Leafing through my Kate Moss-filled Sunday newspapers, I couldn't help but sympathise with the 500 people on my list who must all lead their life in the gaze of the public to such a massive extent.
Imagine never being able to nip to the cornershop on a sunday morning dressed like Coco the Clown after he's rummaged around a car-boot sale in Alperton. Or never being able to swear at a traffic warden (although in no way touch them as that is very much illegal - Section 20 Offences Against the Person Act 1861).
If Frank Skinner were to walk to his cornershop that way attired on a sunday morning, I may well spot him from my bathroom window, as his local cornershop is also my local cornershop. Or to give it it's full name HAVERSTOCK MARKET - Foods - Off-licence - Grocery - Open 7 Days.

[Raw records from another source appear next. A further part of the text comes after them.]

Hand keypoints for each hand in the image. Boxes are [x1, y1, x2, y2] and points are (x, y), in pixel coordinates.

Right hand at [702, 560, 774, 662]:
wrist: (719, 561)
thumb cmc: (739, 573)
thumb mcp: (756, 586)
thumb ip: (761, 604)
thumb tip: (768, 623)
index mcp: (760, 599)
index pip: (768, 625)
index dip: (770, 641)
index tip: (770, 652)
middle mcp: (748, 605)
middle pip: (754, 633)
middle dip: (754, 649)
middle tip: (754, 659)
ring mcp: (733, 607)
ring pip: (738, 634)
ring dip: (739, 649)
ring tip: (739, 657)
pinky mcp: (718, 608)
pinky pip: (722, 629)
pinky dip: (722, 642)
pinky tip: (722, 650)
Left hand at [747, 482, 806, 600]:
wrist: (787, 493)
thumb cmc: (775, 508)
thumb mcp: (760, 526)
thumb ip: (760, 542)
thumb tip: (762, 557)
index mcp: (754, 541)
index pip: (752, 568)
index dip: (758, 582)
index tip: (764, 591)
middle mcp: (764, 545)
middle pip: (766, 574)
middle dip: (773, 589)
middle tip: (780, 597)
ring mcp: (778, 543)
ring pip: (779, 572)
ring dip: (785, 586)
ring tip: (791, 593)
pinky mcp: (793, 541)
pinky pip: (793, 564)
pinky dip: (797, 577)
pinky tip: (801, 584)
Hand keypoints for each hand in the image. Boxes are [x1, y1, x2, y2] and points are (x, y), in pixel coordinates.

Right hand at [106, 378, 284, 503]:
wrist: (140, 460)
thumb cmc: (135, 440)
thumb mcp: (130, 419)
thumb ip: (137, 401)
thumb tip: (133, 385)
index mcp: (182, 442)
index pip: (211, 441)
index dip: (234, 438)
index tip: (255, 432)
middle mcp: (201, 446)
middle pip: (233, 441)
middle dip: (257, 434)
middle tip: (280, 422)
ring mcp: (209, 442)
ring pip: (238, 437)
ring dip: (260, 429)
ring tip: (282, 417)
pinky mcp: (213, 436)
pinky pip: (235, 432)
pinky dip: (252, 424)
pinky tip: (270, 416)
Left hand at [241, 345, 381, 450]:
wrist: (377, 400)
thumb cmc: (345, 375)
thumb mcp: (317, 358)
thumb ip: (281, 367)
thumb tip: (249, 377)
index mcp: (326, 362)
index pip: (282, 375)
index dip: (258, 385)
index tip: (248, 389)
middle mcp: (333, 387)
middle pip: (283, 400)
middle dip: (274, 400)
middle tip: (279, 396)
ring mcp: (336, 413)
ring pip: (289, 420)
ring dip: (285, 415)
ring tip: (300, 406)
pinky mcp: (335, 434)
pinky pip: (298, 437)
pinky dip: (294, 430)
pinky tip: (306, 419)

Yes, of all the individuals from my list, Frank would have been the easiest to meet since he lives the closest of any them to me, at the end of my road in fact. Unless of course Eddy the Eagle has taken up residence in the library on the corner.
However, that is neither here nor there since in a letter received yesterday from Jon at Avalon Management Group:
"Unfortunately Frank is unable to help you on this occasion but he sends his best wishes......"
Meanwhile, like Kate Moss's boyfriend I'm thinking about starting my own pop-group. I'm calling it Myproject'sa shambles.